Romania’s transport minister and a member of prime minister Victor Ponta’s ruling coalition Ioan Rus resigned on Thursday over statements he made concerning Romanian foreign workers.

Rus said in a TV interview that "for a salary of maybe 1,500 euros [$1,600], their children become thugs and their wives prostitutes."

The association of Romanians working abroad, FADERE, criticised the Romanian minister and called his comments an “irresponsible insult.”

FADERE added that workers living abroad have sent Romania nearly 35 billion euros since 2008.

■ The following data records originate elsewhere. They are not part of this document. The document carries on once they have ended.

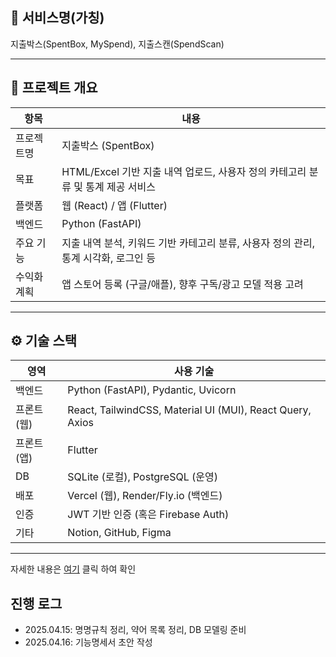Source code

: ## 📔 서비스명(가칭)

지출박스(SpentBox, MySpend), 지출스캔(SpendScan)

---

## 🧭 프로젝트 개요

| 항목        | 내용                                                                                |
| ----------- | ----------------------------------------------------------------------------------- |
| 프로젝트명  | 지출박스 (SpentBox)                                                                 |
| 목표        | HTML/Excel 기반 지출 내역 업로드, 사용자 정의 카테고리 분류 및 통계 제공 서비스     |
| 플랫폼      | 웹 (React) / 앱 (Flutter)                                                           |
| 백엔드      | Python (FastAPI)                                                                    |
| 주요 기능   | 지출 내역 분석, 키워드 기반 카테고리 분류, 사용자 정의 관리, 통계 시각화, 로그인 등 |
| 수익화 계획 | 앱 스토어 등록 (구글/애플), 향후 구독/광고 모델 적용 고려                           |

---

## ⚙️ 기술 스택

| 영역       | 사용 기술                                                 |
| ---------- | --------------------------------------------------------- |
| 백엔드     | Python (FastAPI), Pydantic, Uvicorn                       |
| 프론트(웹) | React, TailwindCSS, Material UI (MUI), React Query, Axios |
| 프론트(앱) | Flutter                                                   |
| DB         | SQLite (로컬), PostgreSQL (운영)                          |
| 배포       | Vercel (웹), Render/Fly.io (백엔드)                       |
| 인증       | JWT 기반 인증 (혹은 Firebase Auth)                        |
| 기타       | Notion, GitHub, Figma                                     |

---

자세한 내용은 [여기](https://www.notion.so/1ceaeab8774e80109c53f0ca850f7a5f?pvs=4) 클릭 하여 확인

## 진행 로그

- 2025.04.15: 명명규칙 정리, 약어 목록 정리, DB 모델링 준비
- 2025.04.16: 기능명세서 초안 작성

Following his comments, Rus apologised and said that he commented on this issue to highlight a serious problem in Romania.

The minister’s resignation came just before a confidence vote on Romanian Prime Minister Victor Ponta’s government.

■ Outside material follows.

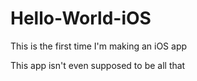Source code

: # Hello-World-iOS
This is the first time I'm making an iOS app

This app isn't even supposed to be all that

Ponta and his governing center left coalition on Friday will face a vote of no-confidence demanded by Romania’s centrist opposition in parliament.

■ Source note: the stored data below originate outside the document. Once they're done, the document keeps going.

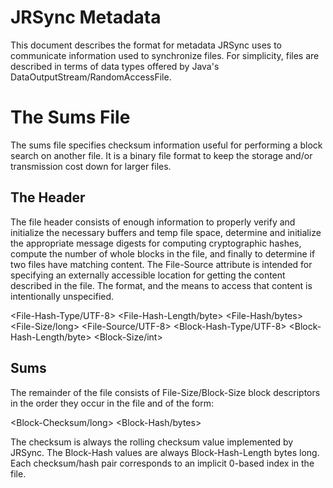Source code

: # JRSync Metadata

This document describes the format for metadata JRSync uses to communicate
information used to synchronize files. For simplicity, files are described in
terms of data types offered by Java's DataOutputStream/RandomAccessFile.

# The Sums File

The sums file specifies checksum information useful for performing a block
search on another file. It is a binary file format to keep the storage and/or
transmission cost down for larger files.

## The Header

The file header consists of enough information to properly verify and initialize
the necessary buffers and temp file space, determine and initialize the
appropriate message digests for computing cryptographic hashes, compute the
number of whole blocks in the file, and finally to determine if two files have
matching content. The File-Source attribute is intended for specifying an
externally accessible location for getting the content described in the file.
The format, and the means to access that content is intentionally unspecified.

<File-Hash-Type/UTF-8>
<File-Hash-Length/byte>
<File-Hash/bytes>
<File-Size/long>
<File-Source/UTF-8>
<Block-Hash-Type/UTF-8>
<Block-Hash-Length/byte>
<Block-Size/int>

## Sums

The remainder of the file consists of File-Size/Block-Size block descriptors in
the order they occur in the file and of the form:

<Block-Checksum/long>
<Block-Hash/bytes>

The checksum is always the rolling checksum value implemented by JRSync. The
Block-Hash values are always Block-Hash-Length bytes long. Each checksum/hash
pair corresponds to an implicit 0-based index in the file.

On Tuesday, Ponta said his government will “survive” the vote of no-confidence, which he claimed will end the political crisis in the country and will allow a return to focusing on the government’s upcoming International Monetary Fund (IMF) talks.

“I am convinced that after Friday’s vote in parliament things will be clear: we either have a solid majority - and I believe we do - or we’ll have another majority.”

Ponta said that "the leu's exchange rate, all data regarding investors' trust in Romania have yet to be altered so that's why it is fundamental to show that we are not dealing with a long-term crisis."

Romania is to meet with the IMF and European Commission in early July to revise Romania’s 4 billion aid deal and its plans for tax cuts.

The Romanian National Anticorruption Directorate (DNA) has accused Ponta of using fake documents from a law firm to buy apartments and car when he worked as a lawmaker in the Social Democratic Party (PSD) between 2007 and 2008.

At the beginning of June, the DNA started a criminal investigation into Ponta over allegations of money forgery, tax evasion, money laundry, and conflict of interest. Because Ponta’s immunity has to be lifted by the Romanian parliament for further investigations, DNA prosecutors filed petitions calling for the abolishment of Ponta’s immunity.

The Romanian parliament rejected the DNA’s request to lift Ponta’s immunity on Tuesday.

The request was rejected with the support of 231 members of parliament, while the other 120 voted to lift Ponta’s immunity. According to AP, since Ponta’s centre left coalition dominates parliament the result was expected.